Baddoo, a former second-round pick of the Twins, grew up in the same area of Georgia as Stewart and Goodrum. So there were plenty of familiar faces to help him learn the ropes at TigerTown. Also, one of his former the managers Avila talked to was Toby Gardenhire, son of former Tigers manager Ron Gardenhire.
“I feel like I am at home,” said Baddoo, who singled, walked and drove in two runs Sunday in the Tigers Grapefruit League opener.
It was the first baseball game he’s played since 2019.
“I was looking forward to getting out there,” he said. “I finally played and got that out of the way. So I’m ready to go. My body feels great, that’s the most important part. I’m just being a sponge and learning from everyone.”

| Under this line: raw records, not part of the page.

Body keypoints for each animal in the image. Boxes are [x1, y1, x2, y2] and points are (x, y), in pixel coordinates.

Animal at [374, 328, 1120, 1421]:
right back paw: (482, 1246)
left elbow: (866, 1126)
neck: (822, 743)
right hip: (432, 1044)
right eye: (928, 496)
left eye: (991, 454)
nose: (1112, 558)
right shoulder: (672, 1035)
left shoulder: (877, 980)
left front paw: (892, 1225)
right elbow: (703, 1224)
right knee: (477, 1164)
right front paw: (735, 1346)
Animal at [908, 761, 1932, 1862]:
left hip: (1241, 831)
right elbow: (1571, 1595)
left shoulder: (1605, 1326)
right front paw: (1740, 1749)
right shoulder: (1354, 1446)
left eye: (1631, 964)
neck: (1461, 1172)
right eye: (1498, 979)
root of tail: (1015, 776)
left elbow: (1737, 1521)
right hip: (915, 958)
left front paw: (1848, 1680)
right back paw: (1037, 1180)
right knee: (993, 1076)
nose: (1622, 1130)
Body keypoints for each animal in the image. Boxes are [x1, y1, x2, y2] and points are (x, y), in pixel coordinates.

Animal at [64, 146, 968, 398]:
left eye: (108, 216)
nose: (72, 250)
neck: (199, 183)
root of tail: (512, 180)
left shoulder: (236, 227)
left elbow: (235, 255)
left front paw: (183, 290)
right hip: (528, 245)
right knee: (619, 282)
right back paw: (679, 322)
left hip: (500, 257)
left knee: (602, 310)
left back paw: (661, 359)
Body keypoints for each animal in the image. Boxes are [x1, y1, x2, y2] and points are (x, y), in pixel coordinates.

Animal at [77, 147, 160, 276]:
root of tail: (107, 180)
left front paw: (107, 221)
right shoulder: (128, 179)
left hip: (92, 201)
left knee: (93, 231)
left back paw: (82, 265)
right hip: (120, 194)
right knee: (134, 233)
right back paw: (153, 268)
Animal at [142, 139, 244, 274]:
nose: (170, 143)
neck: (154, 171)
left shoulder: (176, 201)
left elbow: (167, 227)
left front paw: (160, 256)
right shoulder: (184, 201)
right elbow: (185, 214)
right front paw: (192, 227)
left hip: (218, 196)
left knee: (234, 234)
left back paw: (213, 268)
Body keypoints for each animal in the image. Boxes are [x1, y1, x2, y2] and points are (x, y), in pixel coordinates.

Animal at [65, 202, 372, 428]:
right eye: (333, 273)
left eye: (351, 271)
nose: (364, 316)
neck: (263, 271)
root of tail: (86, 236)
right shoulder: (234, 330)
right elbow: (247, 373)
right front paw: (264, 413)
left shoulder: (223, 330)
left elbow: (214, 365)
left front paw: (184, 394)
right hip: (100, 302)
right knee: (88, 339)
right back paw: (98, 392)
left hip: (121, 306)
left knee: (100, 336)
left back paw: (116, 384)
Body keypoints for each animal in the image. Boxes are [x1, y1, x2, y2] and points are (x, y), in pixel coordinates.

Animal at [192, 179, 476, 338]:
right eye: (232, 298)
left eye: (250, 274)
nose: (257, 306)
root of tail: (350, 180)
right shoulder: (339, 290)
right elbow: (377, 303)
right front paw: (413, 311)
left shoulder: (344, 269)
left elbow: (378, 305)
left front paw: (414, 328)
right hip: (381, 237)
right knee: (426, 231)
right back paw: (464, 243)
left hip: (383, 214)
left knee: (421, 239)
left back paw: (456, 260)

There’s been a ton thrown at him, from Hinch’s complex and detailed defensive system to outfield coach George Lombard’s thick drill book.
“We have a 10-page book about outfield drills and positioning,” Baddoo said with a laugh. “It’s all new to me, but it’s something that’s going to help my career, help me become a better outfielder…. AJ has a (World Series) ring and George has a ring. Just having that, the whole atmosphere is different.
“We’re all about winning.”
From picking Grossman’s brain about outfield defense and base running to watching in awe of Miguel Cabrera’s legendary batting practice routine, it’s been quite an education.
“It’s just knowing I belong here and trying to show my athleticism,” he said. “That’s the most important thing — being able to learn from the veteran players. That’s my main goal and then just let everything else take care of itself.”
He’s made a favorable early impression on Hinch.
“Yeah, just maturity, being able to handle being a Rule 5 pick in a big-league camp, coming off a pandemic year where he didn’t play a ton,” Hinch said. “He’s very balanced and mature as a human, as a person. When you get a kid out of A-ball and put him in a big-league environment and put a little pressure on him by talking about him potentially making the team, it’s always interesting to see how they respond.
“He’s been comfortable in his own skin and he made a nice little first impression yesterday.”
He went hitless in two at-bats in Tampa against the Yankees on Monday, but even then, he impressed. He came up with two outs and the tying run at third in the top of the seventh.
He got beat bad on two wicked breaking balls from Yankees reliever Albert Abreu, then got frozen by a 100-mph fastball. Fortunately Abreu threw that one to the backstop. But the next pitch was a 99-mph fastball up in the zone and he hit it hard, right at the shortstop to end the game.
“To hit the ball hard with two strikes and two outs and the tying run right there, that’s a good thing to start with,” Hinch said.
The plan is to play Baddoo a lot early in camp to, as Hinch said, “see how seriously we can consider him.”
“But his skill set shows right away,” Hinch said. “And the maturity, to me, has been a nice pleasant surprise.”
With Rule 5 players, if the Tigers don’t carry him on the active roster all season, they have to offer him back to the Twins (whom they drafted him from) and then place him on waivers.
The Tigers could, if he cleared waivers, trade with the Twins for his rights. That way he could spend the season in Double A and Triple A, where he probably belongs, developmentally.